Today, it’s common for high-profile artists to record and release their own music without the help of a large label. Jay Z’s subscription-based streaming service, Tidal, and Radiohead’s decision to release their album online as a pay-what-you-want model are just recent examples.
But for many decades — especially in the days before the rise of the internet — musicians could only hope to reach big audiences if they were willing to work with a large corporation. And that often meant making compromises that sacrificed artistic integrity in favor of the company’s bottom line.
Prince had a contentious relationship with his label — Warner Bros. — since the very beginning, but tensions reached a fever point in 1993. As Jason Draper explains in his seminal biography of the artist, there were many reasons for the fight, but Prince was particularly aggravated that the record label owned the copyright to the name his mother had given him at birth.
In protest, Prince had his name legally changed to an unpronounceable symbol composed of a juxtaposition of the alchemical signs for male and female. The press then began to refer to him as “The Artist Formerly Known as Prince.”

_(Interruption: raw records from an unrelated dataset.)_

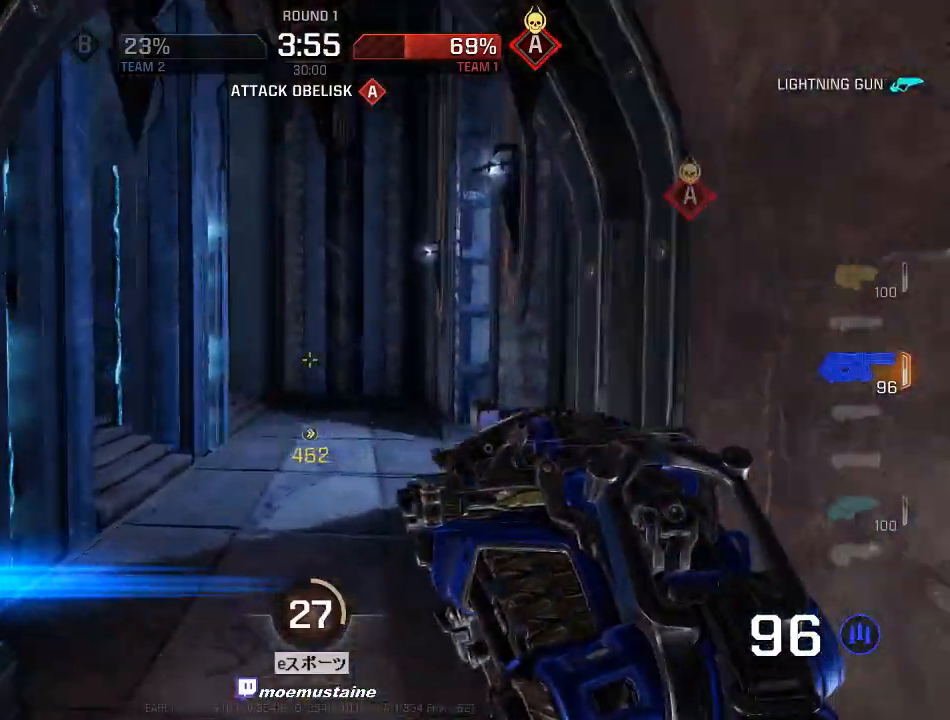
{"keys": ["a", "w"], "mouse": [], "events": [[283, "mouse_right", "down"], [367, "mouse_right", "up"]]}
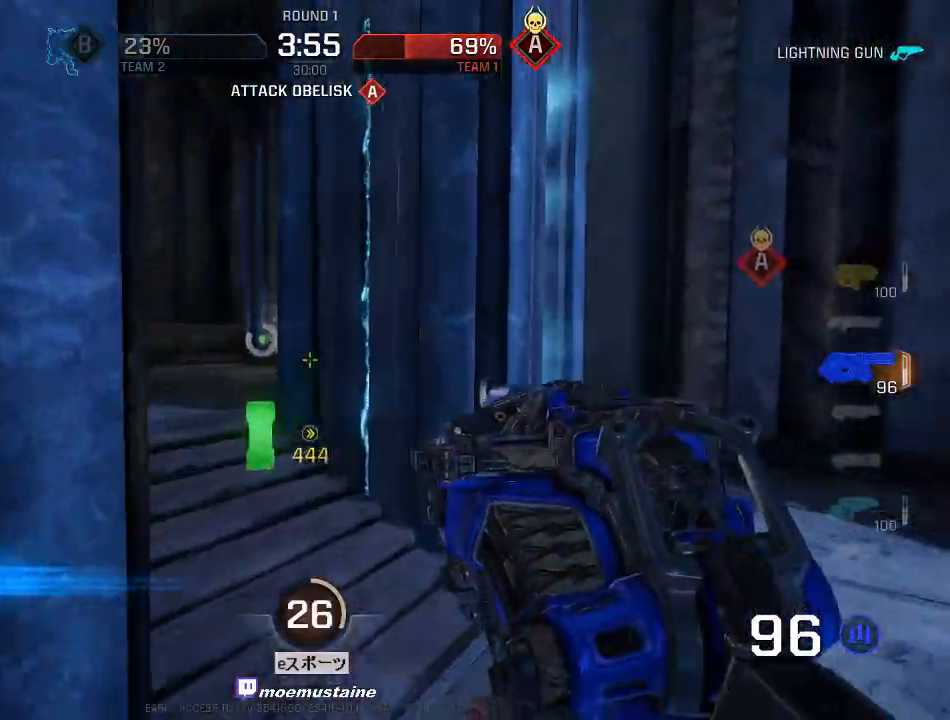
{"keys": ["a", "w"], "mouse": [], "events": []}
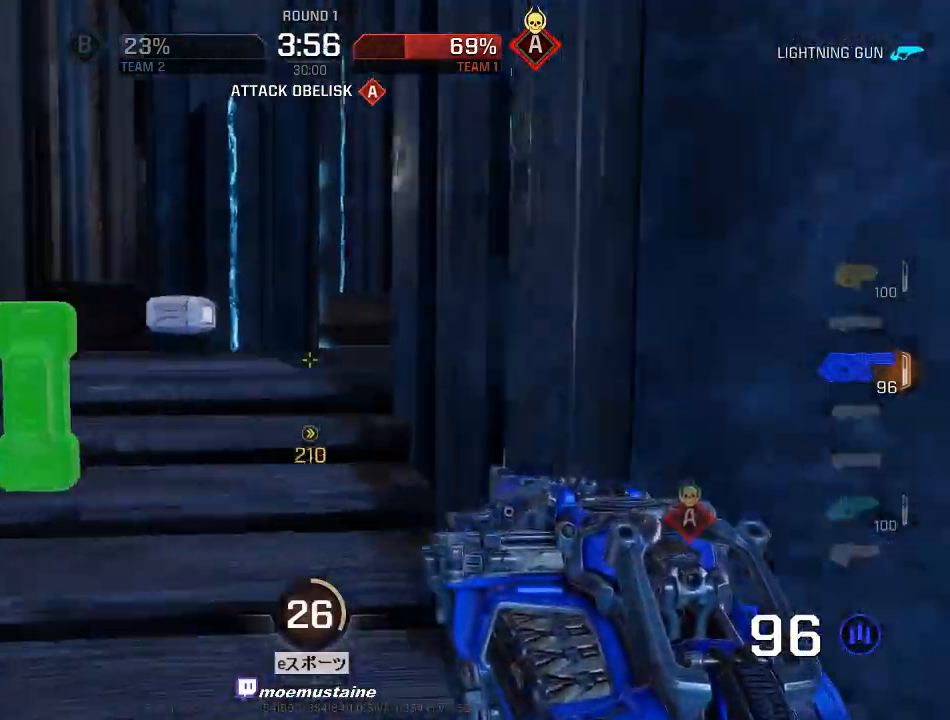
{"keys": ["d", "w"], "mouse": [], "events": [[267, "a", "up"], [367, "d", "down"]]}
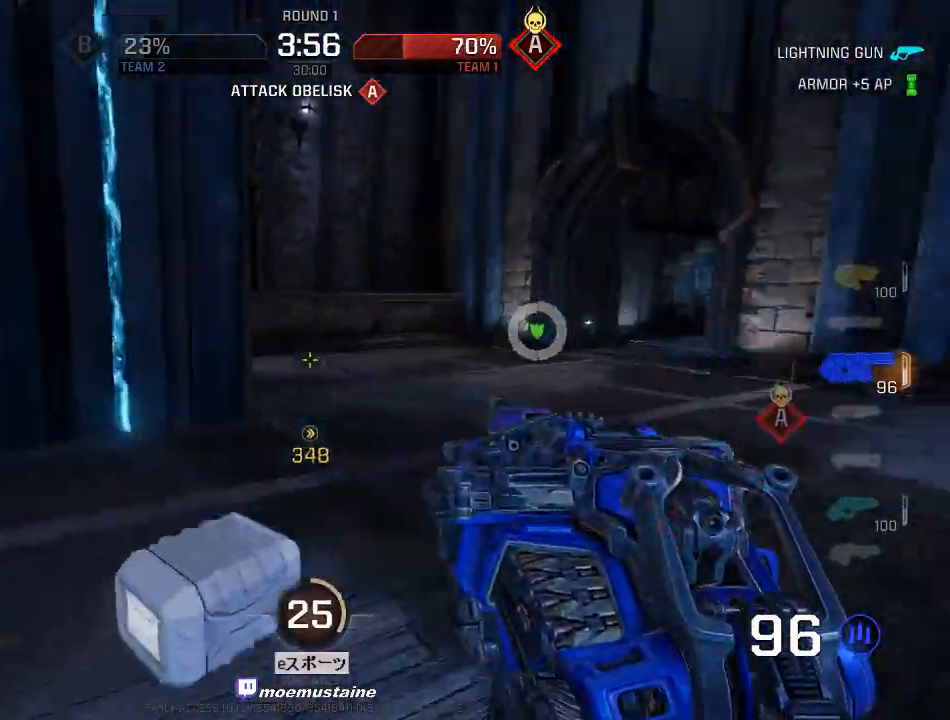
{"keys": ["a", "d", "w"], "mouse": [], "events": [[33, "mouse_right", "down"], [133, "mouse_right", "up"], [483, "a", "down"]]}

Prince’s contract with Warner Bros. required him to release a certain number of records with the label. In an attempt to get out of the contract faster, Prince began rapidly releasing albums that consisted mostly of unused material that he had already recorded. The label then tried to get him to slow down the release of new material, arguing that he was saturating the market.
This led to a protracted legal battle and more acts of protest on the part of the artist, who routinely appeared onstage with the word “SLAVE” written on his face and called his efforts to break free from Warner Bros. an attempt at “emancipation.”
The war between star and label had disastrous consequences for Prince’s record sales. The Gold Experience, an album released in 1995 after two years of legal skirmishes, sold less than 500,000 copies. By contrast, the 1984 classic Purple Rain sold more than 13 million.
Prince changed his name back to Prince in 2000, when his contract with Warner Bros. finally expired. Speaking at the press conference where he announced the name change, the artist gave one of the most eloquent explanations of his reasoning:
“The price of CDs has skyrocketed while the quality of music has plummeted,” Prince said. “And as long as middlemen control the means by which the consumer consumes, this will never change. The problem is not a complex one, and the solution is simple: Let the baker make the bread.”